Records excerpted from a collection

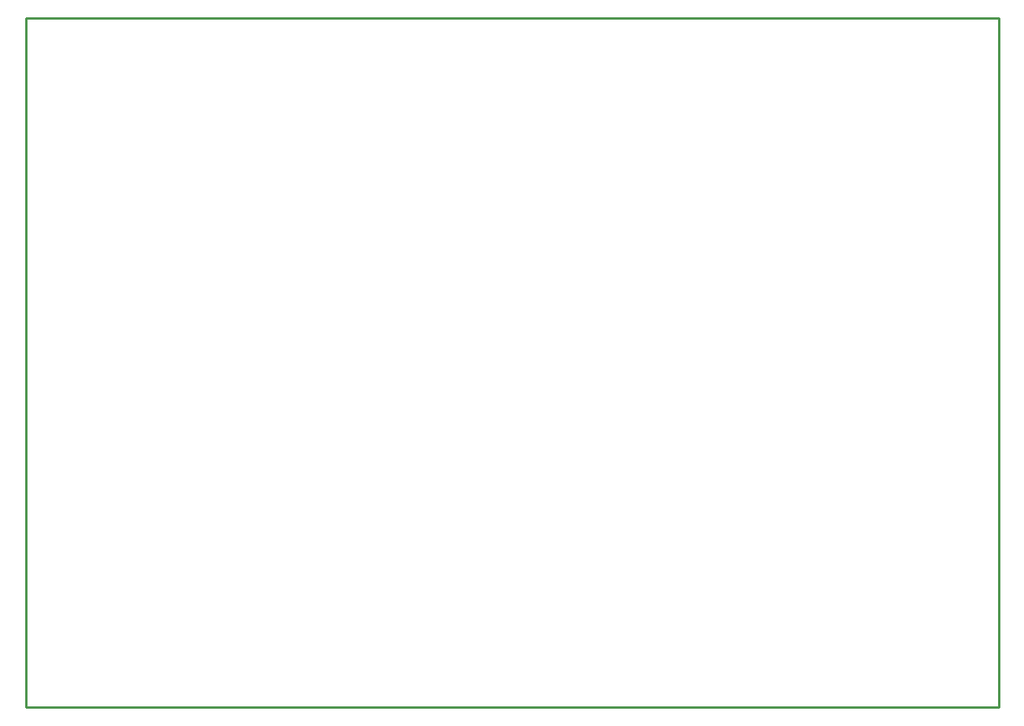
<source format=gbr>
G04 EAGLE Gerber RS-274X export*
G75*
%MOMM*%
%FSLAX34Y34*%
%LPD*%
%IN*%
%IPPOS*%
%AMOC8*
5,1,8,0,0,1.08239X$1,22.5*%
G01*
G04 Define Apertures*
%ADD10C,0.254000*%
D10*
X254000Y165100D02*
X1301750Y165100D01*
X1301750Y908050D01*
X254000Y908050D01*
X254000Y165100D01*
M02*

</source>
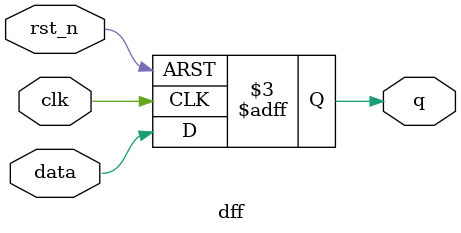
<source format=v>
module dff (
	input clk, 
	input rst_n,
	input data,
	output reg q
);


always@(posedge clk or negedge rst_n) begin
	if(~rst_n) begin
		q <= 1'b0;
	end
	
	else begin
		q <= data;
	end
	
end


endmodule
</source>
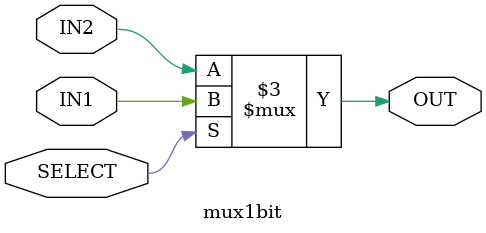
<source format=v>
/*
E/16/070
DE SILVA N.S.C.K.S.
LAB05 PART3 - multiplexer
*/

`timescale 1ns/100ps

// module multiplexer
module mux (OUT, IN1, IN2, SELECT);
	// port declaration
	input SELECT;
	input [7:0] IN1, IN2 ;
	output reg [7:0] OUT ;

	// multiplexer sensitive for any input signal
	always @ (*)
	begin

		// if select signal is high out put the input signal1 otherwise output input signal2
		if(SELECT) begin
			OUT = IN1 ;
		end else begin
			OUT = IN2 ;
		end

	end

endmodule

// 32 bit  ultiplexer
module mux32bit (OUT, IN1, IN2, SELECT);
	// port declaration
	input SELECT;
	input [31:0] IN1, IN2 ;
	output reg [31:0] OUT ;

	// multiplexer sensitive for any input signal
	always @ (*)
	begin

	// if select signal is high output the input signal1 otherwise output input signal2
	if(SELECT) begin
		OUT = IN1 ;
	end else begin
		OUT = IN2 ;
	end

	end

endmodule


// single bit input 2_x_1 multiplexer 
module mux1bit (OUT, IN1, IN2, SELECT);
	// port declaration
	input SELECT;
	input IN1, IN2 ;
	output reg  OUT ;

	// multiplexer sensitive for any input signal
	always @ (*)
	begin

		// if select signal is high output the input signal1 otherwise output the input signal2
		if(SELECT) begin
			OUT = IN1 ;
		end else begin
			OUT = IN2 ;
		end

	end

endmodule



</source>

REQUIRED WORK —
Output the whole of the data, unchanged; keep the pictures out.

ANSWER AREA —
<source format=gbr>
G04 EAGLE Gerber RS-274X export*
G75*
%MOMM*%
%FSLAX34Y34*%
%LPD*%
%IN*%
%IPPOS*%
%AMOC8*
5,1,8,0,0,1.08239X$1,22.5*%
G01*
G04 Define Apertures*
%ADD10C,0.254000*%
D10*
X254000Y165100D02*
X1301750Y165100D01*
X1301750Y908050D01*
X254000Y908050D01*
X254000Y165100D01*
M02*

</source>
<source format=v>
module dff (
	input clk, 
	input rst_n,
	input data,
	output reg q
);


always@(posedge clk or negedge rst_n) begin
	if(~rst_n) begin
		q <= 1'b0;
	end
	
	else begin
		q <= data;
	end
	
end


endmodule
</source>
<source format=v>
/*
E/16/070
DE SILVA N.S.C.K.S.
LAB05 PART3 - multiplexer
*/

`timescale 1ns/100ps

// module multiplexer
module mux (OUT, IN1, IN2, SELECT);
	// port declaration
	input SELECT;
	input [7:0] IN1, IN2 ;
	output reg [7:0] OUT ;

	// multiplexer sensitive for any input signal
	always @ (*)
	begin

		// if select signal is high out put the input signal1 otherwise output input signal2
		if(SELECT) begin
			OUT = IN1 ;
		end else begin
			OUT = IN2 ;
		end

	end

endmodule

// 32 bit  ultiplexer
module mux32bit (OUT, IN1, IN2, SELECT);
	// port declaration
	input SELECT;
	input [31:0] IN1, IN2 ;
	output reg [31:0] OUT ;

	// multiplexer sensitive for any input signal
	always @ (*)
	begin

	// if select signal is high output the input signal1 otherwise output input signal2
	if(SELECT) begin
		OUT = IN1 ;
	end else begin
		OUT = IN2 ;
	end

	end

endmodule


// single bit input 2_x_1 multiplexer 
module mux1bit (OUT, IN1, IN2, SELECT);
	// port declaration
	input SELECT;
	input IN1, IN2 ;
	output reg  OUT ;

	// multiplexer sensitive for any input signal
	always @ (*)
	begin

		// if select signal is high output the input signal1 otherwise output the input signal2
		if(SELECT) begin
			OUT = IN1 ;
		end else begin
			OUT = IN2 ;
		end

	end

endmodule



</source>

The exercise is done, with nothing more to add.